Post at — Nov 26, 2025

I’ve been reluctant to blog because much of the content I would blog about has a short length. I may want to post a quick reaction to an article, preserve an insightful quote, or leave a project breadcrumb for future me. Only occasionally do I build a project that I can write about publicly in depth. I’ve always considered blogs to be long-form, deeply researched content.

Then I stumbled upon Simon Willison’s What to Blog About. And it clicked: A blog can merely contain a list of bookmark links or TIL’s with occasional long-form projects scattered throughout. I’m writing for myself, not for an audience, I can write as long or short as I want!

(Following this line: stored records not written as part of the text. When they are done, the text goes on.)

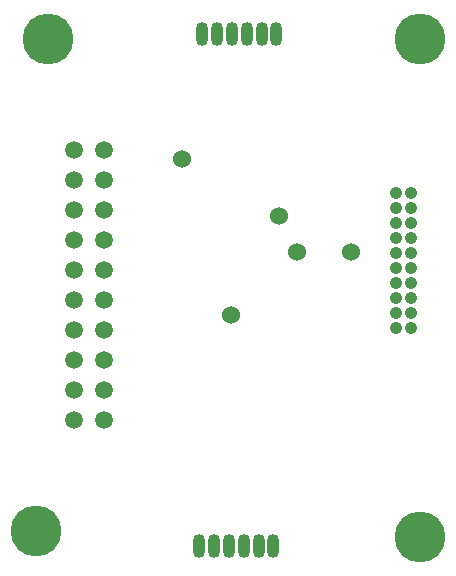
<source format=gbr>
%TF.GenerationSoftware,KiCad,Pcbnew,7.0.6*%
%TF.CreationDate,2023-08-02T20:25:14-07:00*%
%TF.ProjectId,A0004-SWD-Adapter,41303030-342d-4535-9744-2d4164617074,rev?*%
%TF.SameCoordinates,Original*%
%TF.FileFunction,Soldermask,Top*%
%TF.FilePolarity,Negative*%
%FSLAX46Y46*%
G04 Gerber Fmt 4.6, Leading zero omitted, Abs format (unit mm)*
G04 Created by KiCad (PCBNEW 7.0.6) date 2023-08-02 20:25:14*
%MOMM*%
%LPD*%
G01*
G04 APERTURE LIST*
%ADD10C,1.498600*%
%ADD11O,1.016000X2.032000*%
%ADD12C,4.300000*%
%ADD13C,1.066800*%
%ADD14C,1.524000*%
G04 APERTURE END LIST*
D10*
%TO.C,P1*%
X124123450Y-112059999D03*
X121583450Y-112059999D03*
X124123450Y-109519999D03*
X121583450Y-109519999D03*
X124123450Y-106979999D03*
X121583450Y-106979999D03*
X124123450Y-104439999D03*
X121583450Y-104439999D03*
X124123450Y-101899999D03*
X121583450Y-101899999D03*
X124123450Y-99359999D03*
X121583450Y-99359999D03*
X124123450Y-96819999D03*
X121583450Y-96819999D03*
X124123450Y-94279999D03*
X121583450Y-94279999D03*
X124123450Y-91739999D03*
X121583450Y-91739999D03*
X124123450Y-89199999D03*
X121583450Y-89199999D03*
%TD*%
D11*
%TO.C,P4*%
X132434000Y-79375000D03*
X133684000Y-79375000D03*
X134934000Y-79375000D03*
X136184000Y-79375000D03*
X137434000Y-79375000D03*
X138684000Y-79375000D03*
%TD*%
%TO.C,P3*%
X138430000Y-122682000D03*
X137180000Y-122682000D03*
X135930000Y-122682000D03*
X134680000Y-122682000D03*
X133430000Y-122682000D03*
X132180000Y-122682000D03*
%TD*%
D12*
%TO.C,H1*%
X150876000Y-79756000D03*
%TD*%
D13*
%TO.C,P2*%
X148832950Y-92837000D03*
X150102950Y-92837000D03*
X148832950Y-94107000D03*
X150102950Y-94107000D03*
X148832950Y-95377000D03*
X150102950Y-95377000D03*
X148832950Y-96647000D03*
X150102950Y-96647000D03*
X148832950Y-97917000D03*
X150102950Y-97917000D03*
X148832950Y-99187000D03*
X150102950Y-99187000D03*
X148832950Y-100457000D03*
X150102950Y-100457000D03*
X148832950Y-101727000D03*
X150102950Y-101727000D03*
X148832950Y-102997000D03*
X150102950Y-102997000D03*
X148832950Y-104267000D03*
X150102950Y-104267000D03*
%TD*%
D14*
%TO.C,TP1*%
X130683000Y-89916000D03*
%TD*%
%TO.C,TP5*%
X145034000Y-97790000D03*
%TD*%
D12*
%TO.C,H4*%
X118364000Y-121412000D03*
%TD*%
%TO.C,H3*%
X119380000Y-79756000D03*
%TD*%
D14*
%TO.C,TP6*%
X134874000Y-103124000D03*
%TD*%
D12*
%TO.C,H2*%
X150876000Y-121920000D03*
%TD*%
D14*
%TO.C,TP4*%
X140462000Y-97790000D03*
%TD*%
%TO.C,TP7*%
X138938000Y-94742000D03*
%TD*%
M02*

</source>
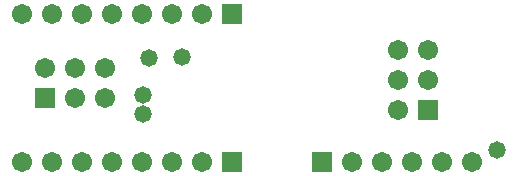
<source format=gbs>
G04 Layer_Color=16711935*
%FSLAX43Y43*%
%MOMM*%
G71*
G01*
G75*
%ADD31R,1.703X1.703*%
%ADD32C,1.703*%
%ADD33R,1.703X1.703*%
%ADD34C,1.473*%
D31*
X19100Y2000D02*
D03*
X26720D02*
D03*
X3250Y7375D02*
D03*
X19100Y14500D02*
D03*
D32*
X16560Y2000D02*
D03*
X14020D02*
D03*
X11480D02*
D03*
X8940D02*
D03*
X6400D02*
D03*
X3860D02*
D03*
X1320D02*
D03*
X33085Y6375D02*
D03*
X35625Y8915D02*
D03*
X33085D02*
D03*
X35625Y11455D02*
D03*
X33085D02*
D03*
X29260Y2000D02*
D03*
X31800D02*
D03*
X34340D02*
D03*
X36880D02*
D03*
X39420D02*
D03*
X3250Y9915D02*
D03*
X5790Y7375D02*
D03*
Y9915D02*
D03*
X8330Y7375D02*
D03*
Y9915D02*
D03*
X16560Y14500D02*
D03*
X14020D02*
D03*
X11480D02*
D03*
X8940D02*
D03*
X6400D02*
D03*
X3860D02*
D03*
X1320D02*
D03*
D33*
X35625Y6375D02*
D03*
D34*
X12000Y10750D02*
D03*
X11500Y6000D02*
D03*
X11490Y7635D02*
D03*
X14875Y10875D02*
D03*
X41500Y3000D02*
D03*
M02*

</source>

I’m hopeful I can produce enough content, effortlessly. Habits are better than goals, goals are for losers, so this blog has a chance at some staying power. Plus I’m backing up my desire with some social-proofing by plastering this on the public internet.

Other rationalizations for writing a blog:

  • I naturally use Obsidian in my daily workflow for taking notes. Sometimes I want to link to those notes. A blog, written in Obsidian, published automatically, makes it trivial to send a link.
  • What’s mundane and obvious to me might be new and exciting to someone else.
  • Tyler Cowen observed that we’re writing for AI now. My posts might nudge the next generation of LLMs in a positive direction. If I want my great-great-grand-children to know my thoughts on a topic, baking my blog posts into the pre-training couldn’t hurt.
  • A blog is a better fit for many of my github gists
  • I praise working in the open. A blog is one way to be open about some portion of my work.